## Task description
Scan the entries below for "Amoniaco" and copy each line that holds it.

[Start of section]

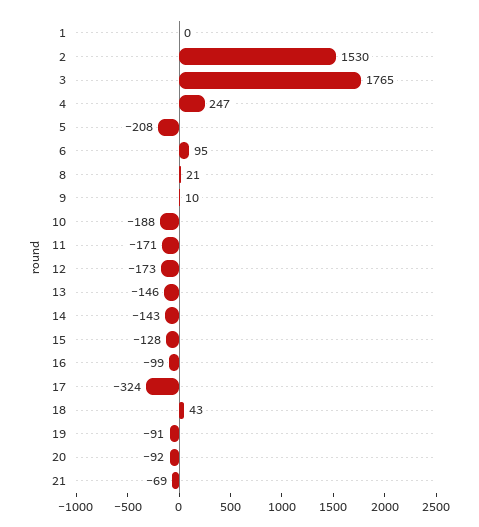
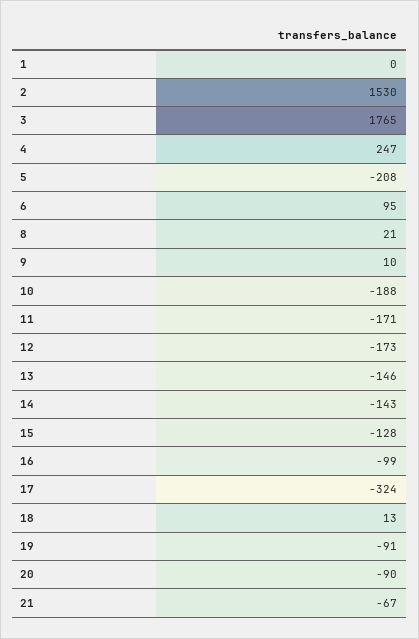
18: 43 -> 13
20: -92 -> -90
21: -69 -> -67

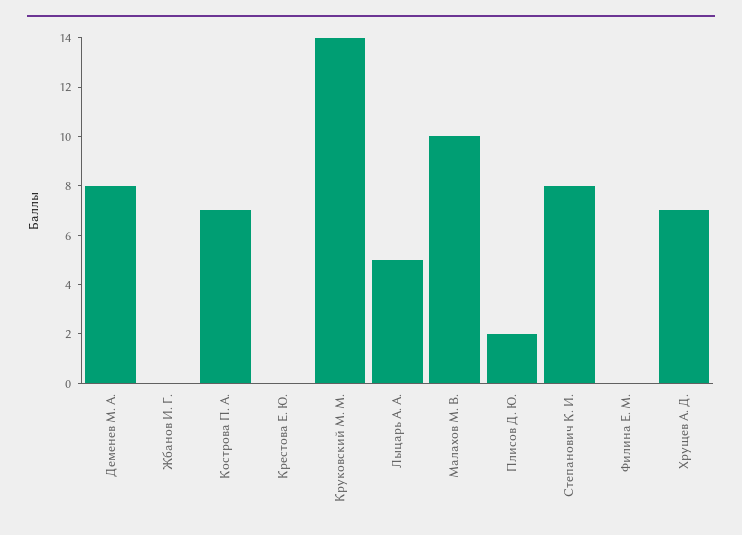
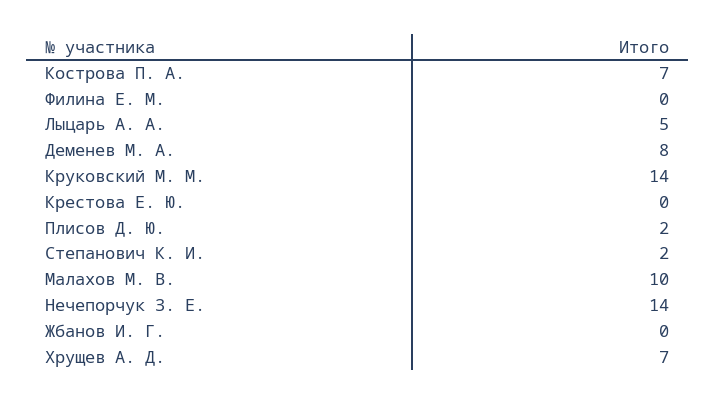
Степанович К. И.: 8 -> 2
Нечепорчук З. Е.: none -> 14

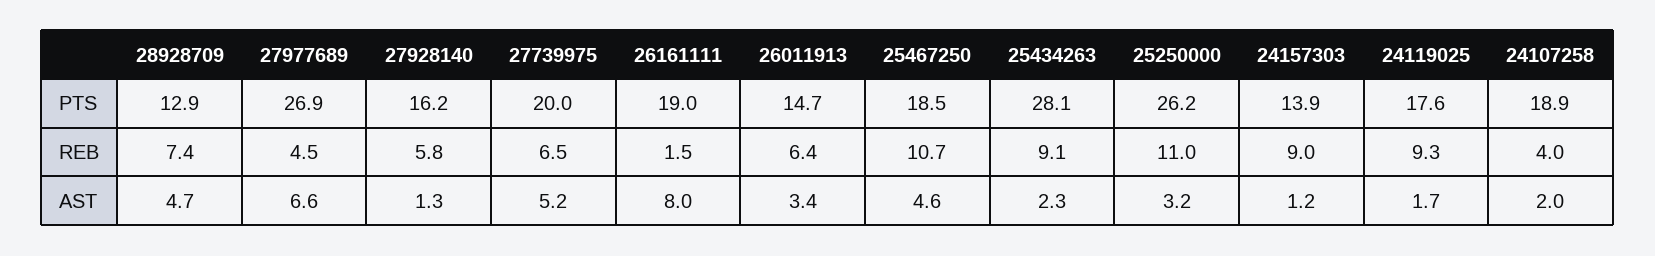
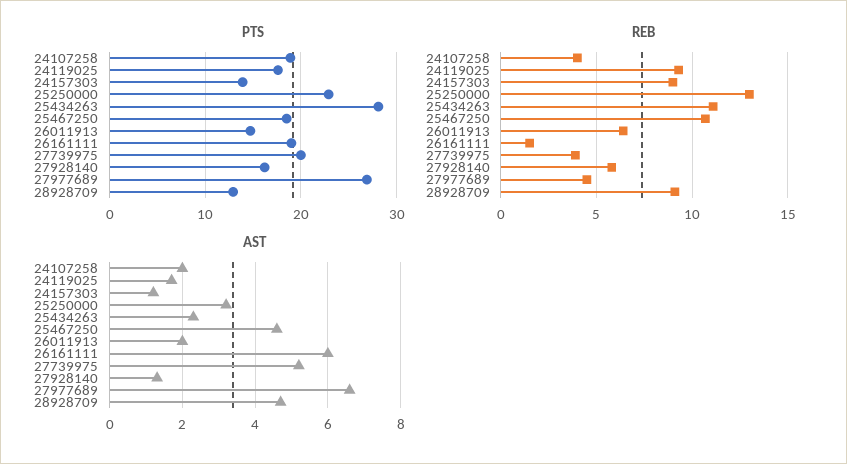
PTS, 25250000: 26.2 -> 23
REB, 28928709: 7.4 -> 9
REB, 27739975: 6.5 -> 4
REB, 25434263: 9.1 -> 11
REB, 25250000: 11 -> 13
AST, 26161111: 8 -> 6
AST, 26011913: 3.4 -> 2

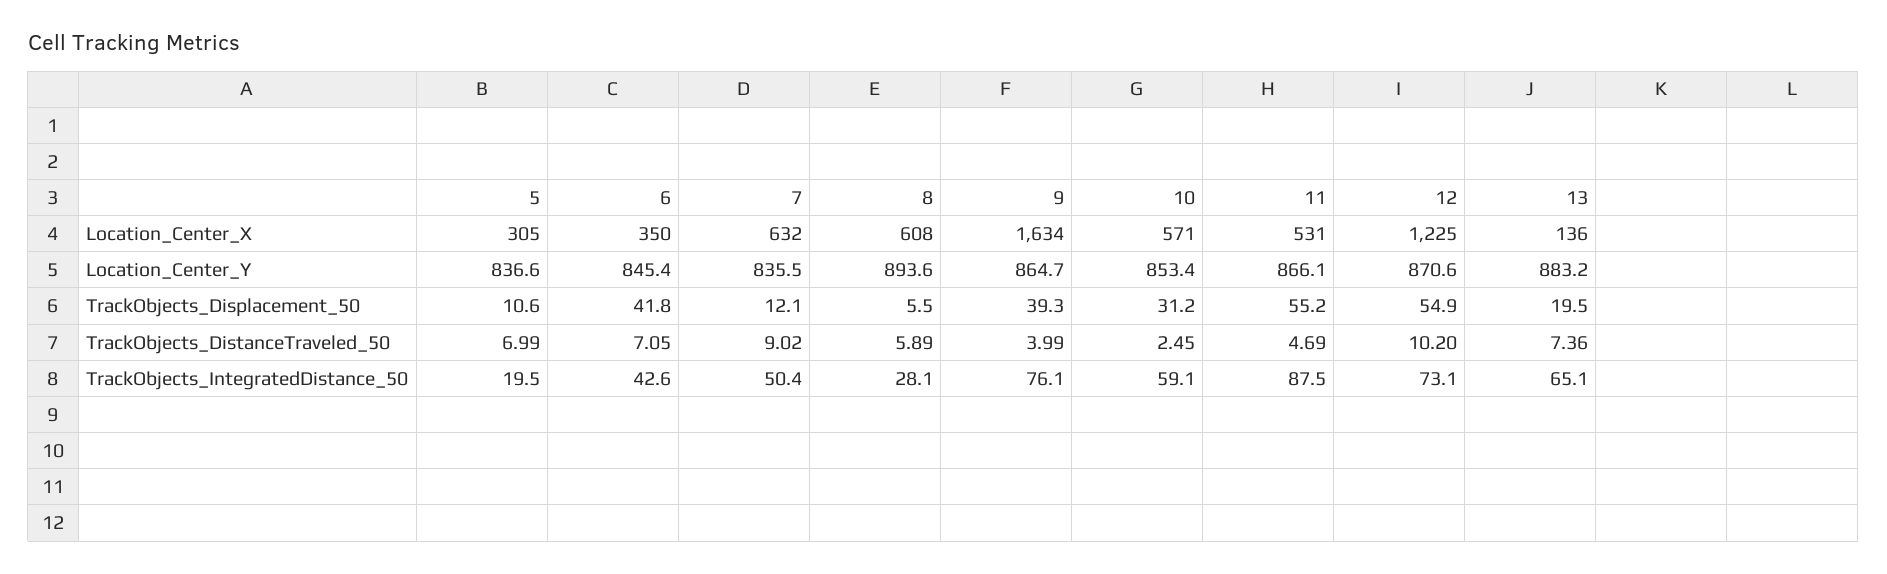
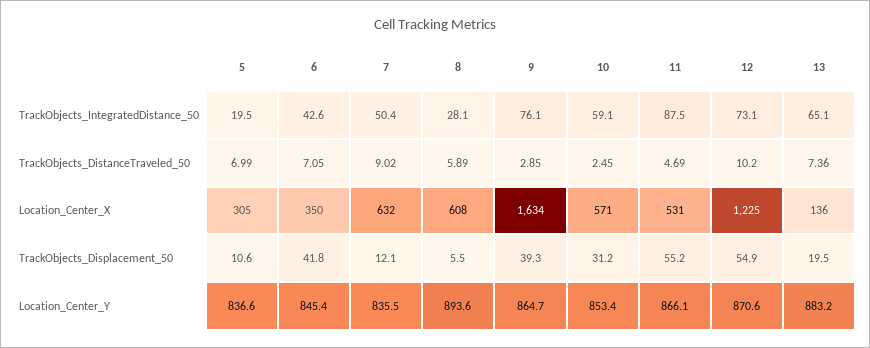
9, TrackObjects_DistanceTraveled_50: 3.99 -> 2.85

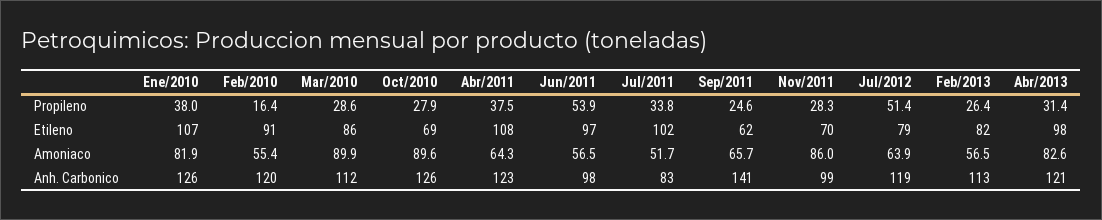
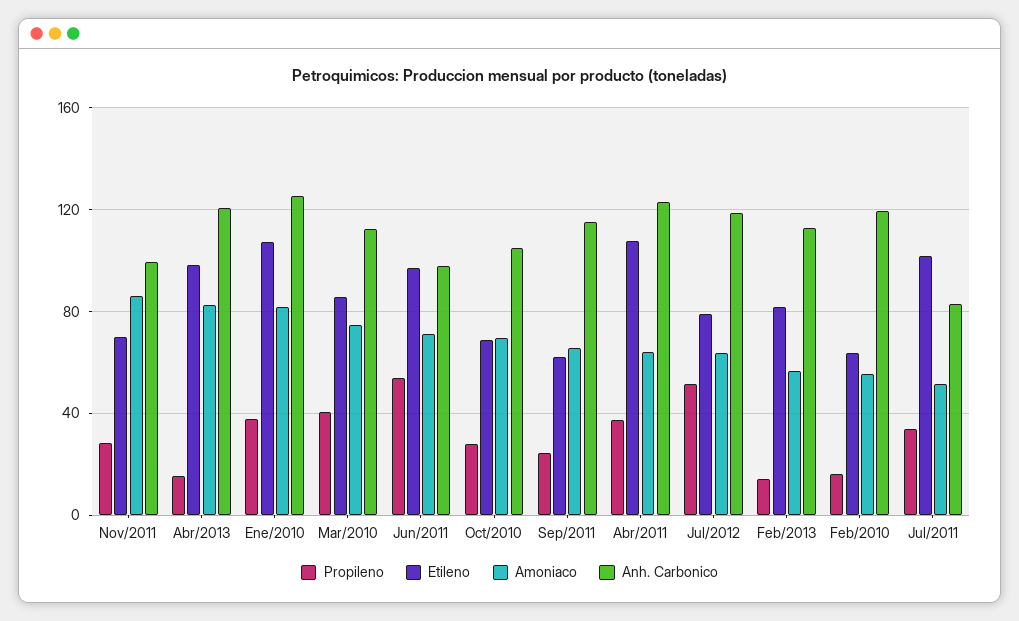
Propileno, Mar/2010: 28.6 -> 40
Propileno, Feb/2013: 26.4 -> 15
Propileno, Abr/2013: 31.4 -> 15
Etileno, Feb/2010: 91 -> 65
Amoniaco, Mar/2010: 89.9 -> 75
Amoniaco, Oct/2010: 89.6 -> 70
Amoniaco, Jun/2011: 56.5 -> 70
Anh. Carbonico, Oct/2010: 126 -> 105
Anh. Carbonico, Sep/2011: 141 -> 115

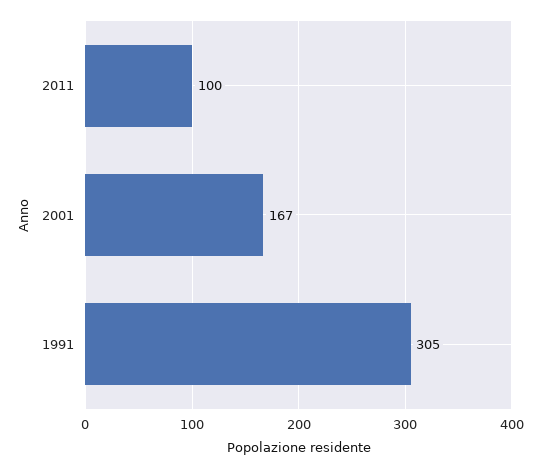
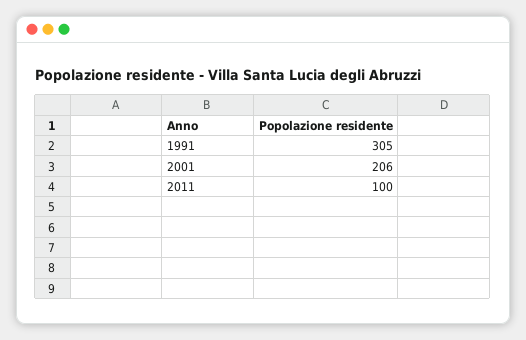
2001: 167 -> 206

[End of section]

## Problem solution
Amoniaco, Mar/2010: 89.9 -> 75
Amoniaco, Oct/2010: 89.6 -> 70
Amoniaco, Jun/2011: 56.5 -> 70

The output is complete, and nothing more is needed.